Humores que matan (1)
Celebro el vino de la ironía. Pero no la
ironía que funciona a modo de ácido sobre los argumentos. No la ironía que trae
el imperio de lo chato. No la ironía que es la pura dictadura del kínder.
No la recerota risotada.
Bromeando olvidamos que esos asuntos que
tan ramplonamente convertimos en bufonerías chafas son de vida y muerte.
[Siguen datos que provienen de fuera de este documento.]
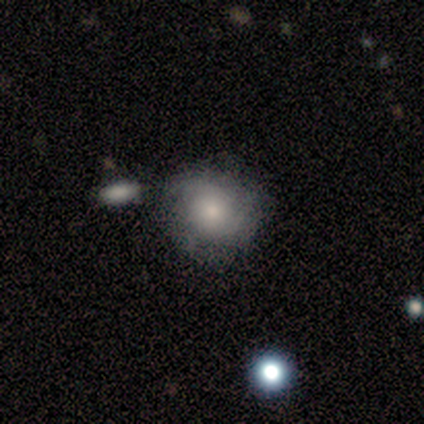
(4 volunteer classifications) A featured or disk galaxy (50%) with no bar (100%), 3 (50%, tied with can't tell) medium (100%) spiral arms (100%) and a small central bulge (100%).

Vote fractions:
- Smooth or featured? featured or disk: 50% / smooth: 25% / star or artifact: 25%
- Edge-on disk? no: 100% / yes: 0%
- Bar? no: 100% / strong: 0% / weak: 0%
- Spiral arms? yes: 100% / no: 0%
- Spiral winding? medium: 100% / tight: 0% / loose: 0%
- Spiral arm count? 3: 50% (tied) / can't tell: 50% (tied) / 1: 0% / 2: 0% / 4: 0% / more than 4: 0%
- Bulge size? small: 100% / dominant: 0% / large: 0% / moderate: 0% / none: 0%
- Merging? none: 100% / minor disturbance: 0% / major disturbance: 0% / merger: 0%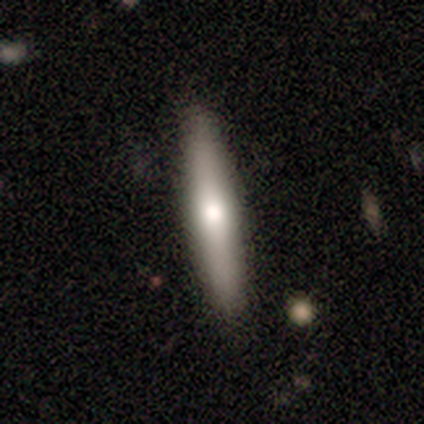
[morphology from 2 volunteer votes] Overall: smooth (100%). How rounded: cigar-shaped (100%). Merging: none (100%).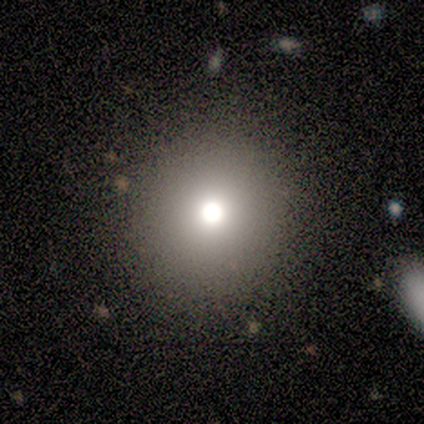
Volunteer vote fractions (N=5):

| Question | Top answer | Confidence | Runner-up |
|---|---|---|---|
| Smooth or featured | smooth | 60% | featured or disk (20%) |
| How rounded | round | 100% | — |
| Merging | none | 100% | — |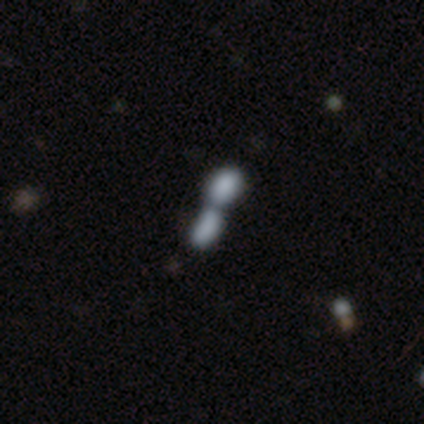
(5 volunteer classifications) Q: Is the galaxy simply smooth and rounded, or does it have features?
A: smooth — 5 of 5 (100%).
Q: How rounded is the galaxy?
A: in between — 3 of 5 (60%).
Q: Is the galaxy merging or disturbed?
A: merger — 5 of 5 (100%).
Y así
vamos manchando nuestra ironía de sangre.
Como yo lo veo, no hay ningún mérito en
reducir una conversación intelectual o moral de alto calibre a un chiste, como
si viviéramos en una barata peluquería perpetua.
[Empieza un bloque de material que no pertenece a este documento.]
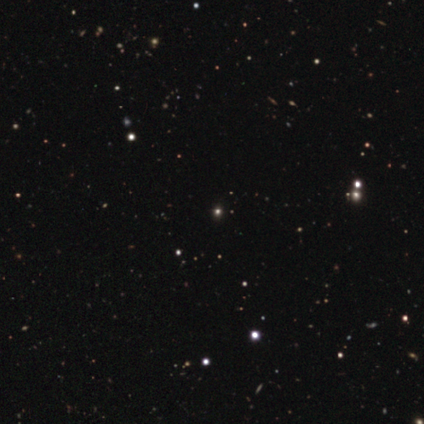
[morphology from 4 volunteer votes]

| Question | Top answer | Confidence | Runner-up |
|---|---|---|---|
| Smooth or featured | star or artifact | 75% | smooth (25%) |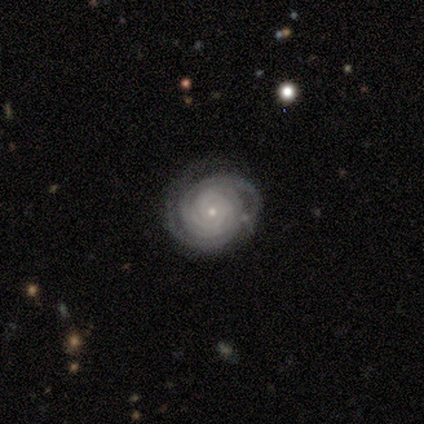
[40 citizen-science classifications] Morphology: type=featured or disk (90%); edge-on=no (100%); bar=no (83%); spiral arms=yes (100%); winding=tight (97%); arm count=can't tell (31%); bulge=small (89%); merging=none (67%).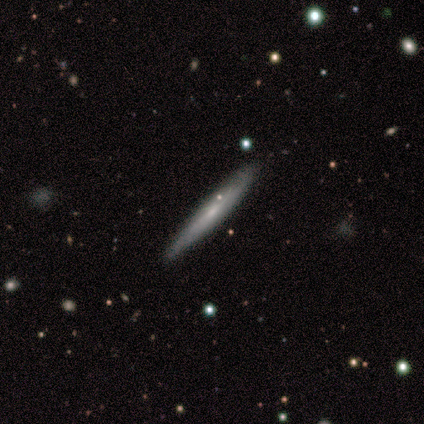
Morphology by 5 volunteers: Q: Smooth or featured?
A: smooth (80%); runner-up: featured or disk (20%)
Q: How rounded?
A: cigar-shaped (100%)
Q: Merging?
A: none (80%); runner-up: minor disturbance (20%)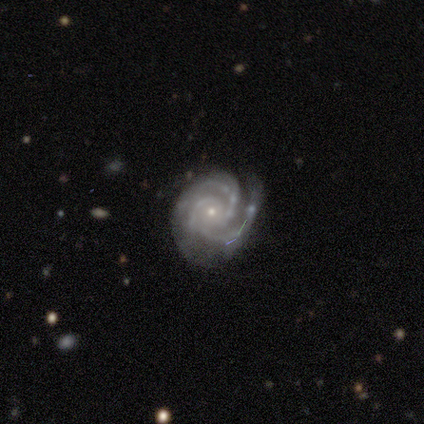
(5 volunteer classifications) Volunteers were most divided on "spiral arm count": 3: 50%, 2: 25%, 4: 25%, 1: 0%, more than 4: 0%, can't tell: 0%. More confident: edge-on disk — no (100%); bar — no (100%); spiral arms — yes (100%); smooth or featured — featured or disk (80%); merging — none (80%); spiral winding — medium (75%); bulge size — small (75%).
Me llega la estrategia de la ironía
–hiato en el templo de lo fijo– pero creo que aquellos que sistemáticamente
convierten todo en sarcasmo, que rebajan cualquier análisis a ocurrencia
turística, que no pueden sino ironizar, es porque se quedaron atrapados en el
poder de la ironía, que es la ironía al servicio del poder, el suyo o de
alguien más.
Progresivamente se van volviendo
gélidos, infantiles o banales. Por lo general, son personas que tienen una
esquina oscura no trabajada, un problema no resuelto, posiblemente con mami o
papi.
No, no confío en las personas cuyo único
exclusivo registro es la sátira. Columnistas que sirven, una y otra vez, engrudos
de burla–sorna... Como desconfío de los que no pueden separarse de la rocola de
los memes rastreros. Un meme o post malintencionado, ya suelto en la
expansividad de las redes sociales, es un arma con filos por todos lados, que
produce no poco daño, dejando además a quien lo emite como un o una
imbécil.
Personas que pensábamos serias se
prestan a estos juegos, haciéndonos dudar de la autenticidad de sus batallas.